As AI systems become more consequential, governments and standards bodies are developing legal frameworks to manage risk. The key challenge: regulation must be flexible enough not to stifle beneficial innovation, yet firm enough to prevent serious harms.

EU AI Act

The EU AI Act (2024) is the world's first comprehensive AI law. It takes a risk-tiered approach:

Risk Tier	Examples	Requirements
Unacceptable	Social scoring, real-time biometric surveillance, subliminal manipulation	Banned outright
High	CV screening, credit scoring, critical infrastructure, medical devices	Conformity assessment, transparency, human oversight, registration
Limited	Chatbots, deepfakes	Disclosure obligations (must inform users they are interacting with AI)
Minimal	Spam filters, AI in video games	Voluntary codes of conduct; no mandatory requirements

Other Key Frameworks

NIST AI RMF

The US National Institute of Standards & Technology AI Risk Management Framework.

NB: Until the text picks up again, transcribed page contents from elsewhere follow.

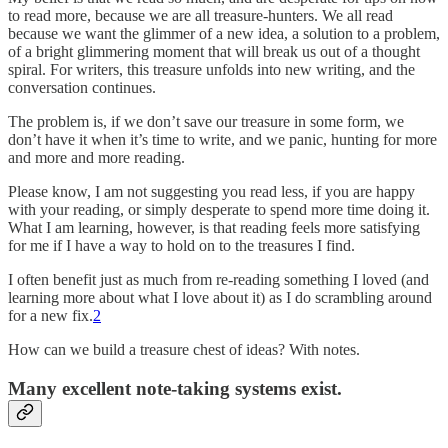
to read more, because we are all treasure-hunters. We all read
because we want the glimmer of a new idea, a solution to a problem,
of a bright glimmering moment that will break us out of a thought
spiral. For writers, this treasure unfolds into new writing, and the
conversation continues.
The problem is, if we don’t save our treasure in some form, we
don’t have it when it’s time to write, and we panic, hunting for more
and more and more reading.
Please know, I am not suggesting you read less, if you are happy
with your reading, or simply desperate to spend more time doing it.
What I am learning, however, is that reading feels more satisfying
for me if I have a way to hold on to the treasures I find.
I often benefit just as much from re-reading something I loved (and
learning more about what I love about it) as I do scrambling around
for a new fix.
2
How can we build a treasure chest of ideas? With notes.
Many excellent note-taking systems exist.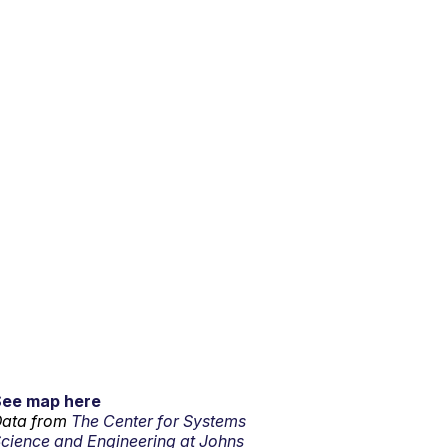
See map here
ata from
The Center for Systems
cience and Engineering at Johns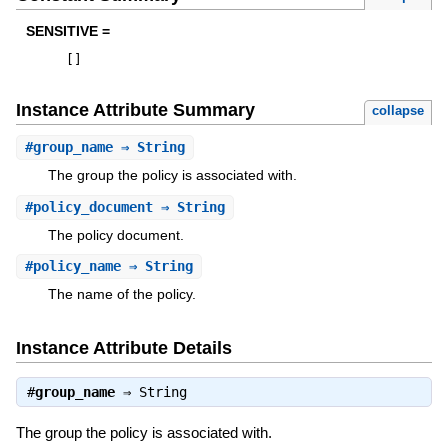
SENSITIVE =
[
]
Instance Attribute Summary
collapse
#
group_name
⇒ String
The group the policy is associated with.
#
policy_document
⇒ String
The policy document.
#
policy_name
⇒ String
The name of the policy.
Instance Attribute Details
#
group_name
⇒
String
The group the policy is associated with.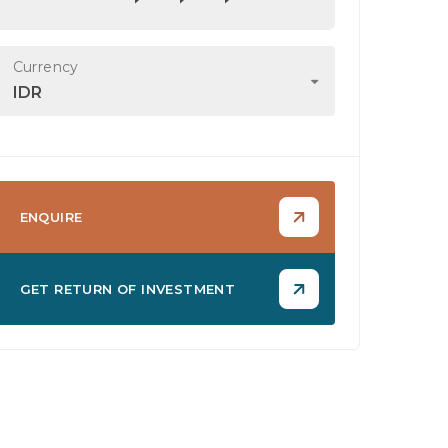
Currency
IDR
ENQUIRE
GET RETURN OF INVESTMENT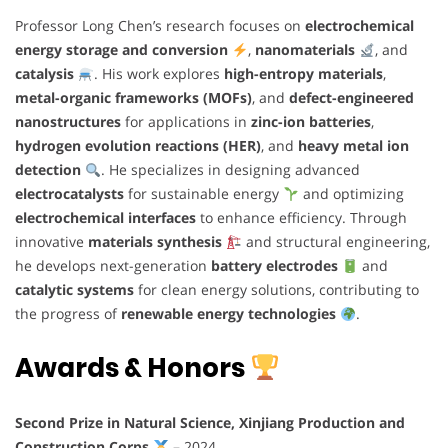
Professor Long Chen’s research focuses on
electrochemical
energy storage and conversion
,
nanomaterials
, and
catalysis
. His work explores
high-entropy materials
,
metal-organic frameworks (MOFs)
, and
defect-engineered
nanostructures
for applications in
zinc-ion batteries
,
hydrogen evolution reactions (HER)
, and
heavy metal ion
detection
. He specializes in designing advanced
electrocatalysts
for sustainable energy
and optimizing
electrochemical interfaces
to enhance efficiency. Through
innovative
materials synthesis
and structural engineering,
he develops next-generation
battery electrodes
and
catalytic systems
for clean energy solutions, contributing to
the progress of
renewable energy technologies
.
Awards & Honors
Second Prize in Natural Science, Xinjiang Production and
Construction Corps
– 2024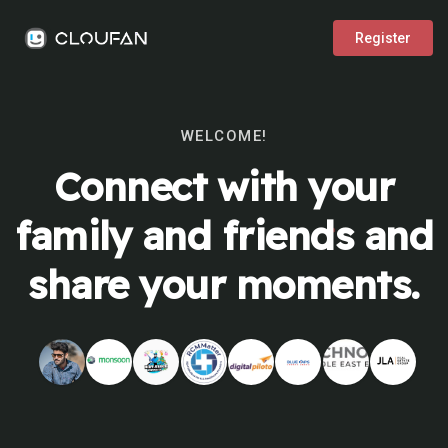
Register
WELCOME!
Connect with your
family and friends and
share your moments.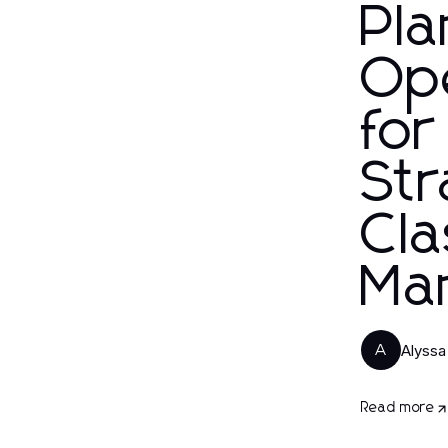
Pla
Op
for
Str
Cl
Ma
Alyssa 
A
Read more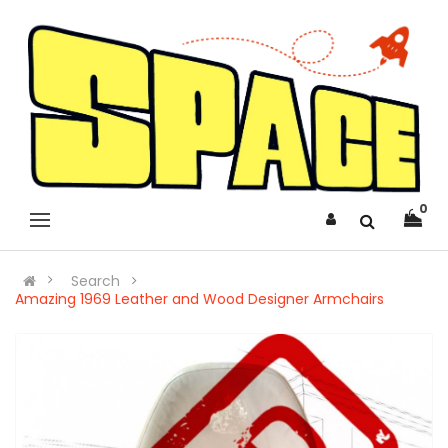
0
Search
Amazing 1969 Leather and Wood Designer Armchairs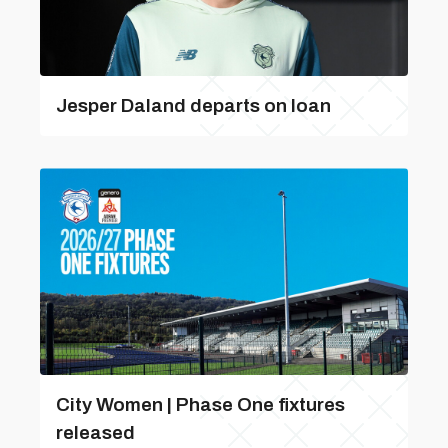
Jesper Daland departs on loan
City Women | Phase One fixtures
released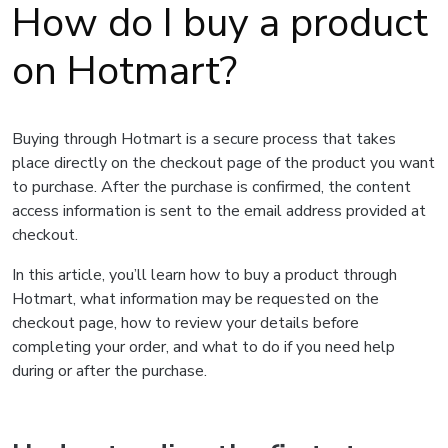
How do I buy a product
on Hotmart?
Buying through Hotmart is a secure process that takes
place directly on the checkout page of the product you want
to purchase. After the purchase is confirmed, the content
access information is sent to the email address provided at
checkout.
In this article, you’ll learn how to buy a product through
Hotmart, what information may be requested on the
checkout page, how to review your details before
completing your order, and what to do if you need help
during or after the purchase.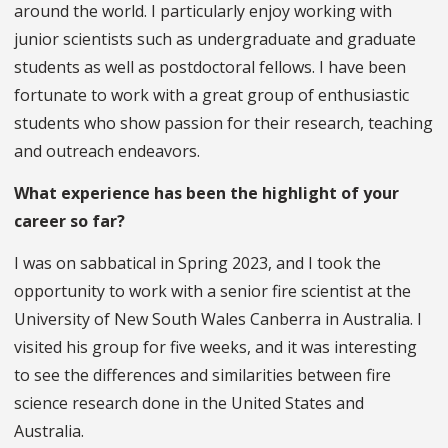
around the world. I particularly enjoy working with
junior scientists such as undergraduate and graduate
students as well as postdoctoral fellows. I have been
fortunate to work with a great group of enthusiastic
students who show passion for their research, teaching
and outreach endeavors.
What experience has been the highlight of your
career so far?
I was on sabbatical in Spring 2023, and I took the
opportunity to work with a senior fire scientist at the
University of New South Wales Canberra in Australia. I
visited his group for five weeks, and it was interesting
to see the differences and similarities between fire
science research done in the United States and
Australia.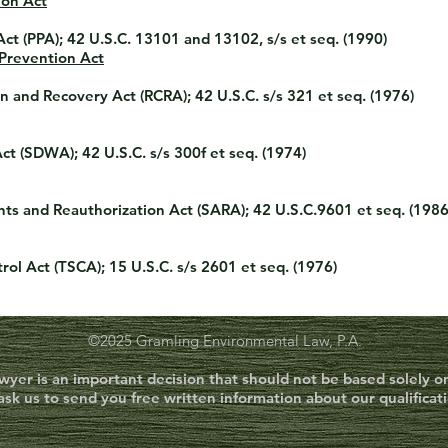
ion Act
Act (PPA)
; 42 U.S.C. 13101 and 13102, s/s et seq. (1990)
 Prevention Act
n and Recovery Act (RCRA)
; 42 U.S.C. s/s 321 et seq. (1976)
Act (SDWA)
; 42 U.S.C. s/s 300f et seq. (1974)
s and Reauthorization Act (SARA)
; 42 U.S.C.9601 et seq. (198
rol Act (TSCA)
; 15 U.S.C. s/s 2601 et seq. (1976)
©2025 Gramling Environmental Law, P.A.
awyer is an important decision that should not be based solely 
ask us to send you free written information about our qualificat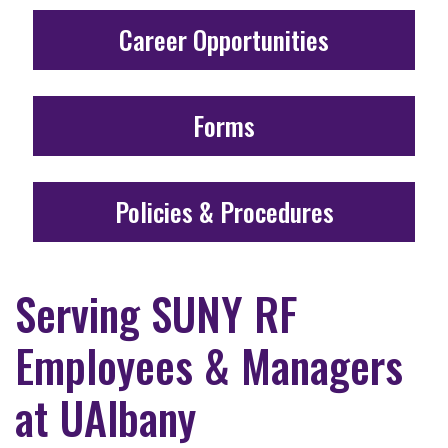
Career Opportunities
Forms
Policies & Procedures
Serving SUNY RF
Employees & Managers
at UAlbany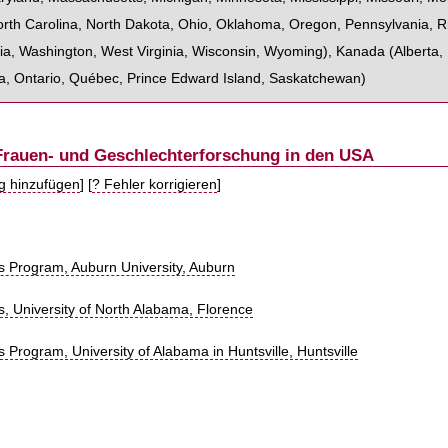
rth Carolina
,
North Dakota
,
Ohio
,
Oklahoma
,
Oregon
,
Pennsylvania
,
R
ia
,
Washington
,
West Virginia
,
Wisconsin
,
Wyoming
),
Kanada
(
Alberta
,
a
,
Ontario
,
Québec
,
Prince Edward Island
,
Saskatchewan
)
 Frauen- und Geschlechterforschung in den USA
ag hinzufügen
] [
? Fehler korrigieren
]
 Program, Auburn University, Auburn
, University of North Alabama, Florence
Program, University of Alabama in Huntsville, Huntsville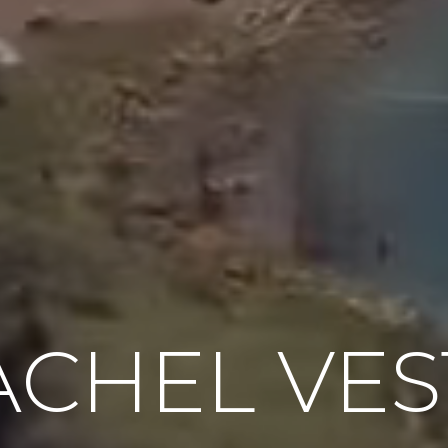
ACHEL VES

Voluntary guidance structured around four functions: Govern, Map, Measure, Manage.

Executive Orders (USA)

Biden's 2023 EO on Safe AI required safety reports from frontier labs and mandated watermarking research. Subsequent administrations have revised scope.

AI Watermarking Debate

Proposals to embed cryptographic or statistical watermarks in AI-generated content face pushback: they degrade output quality, can be stripped, and may hinder legitimate use. No consensus yet.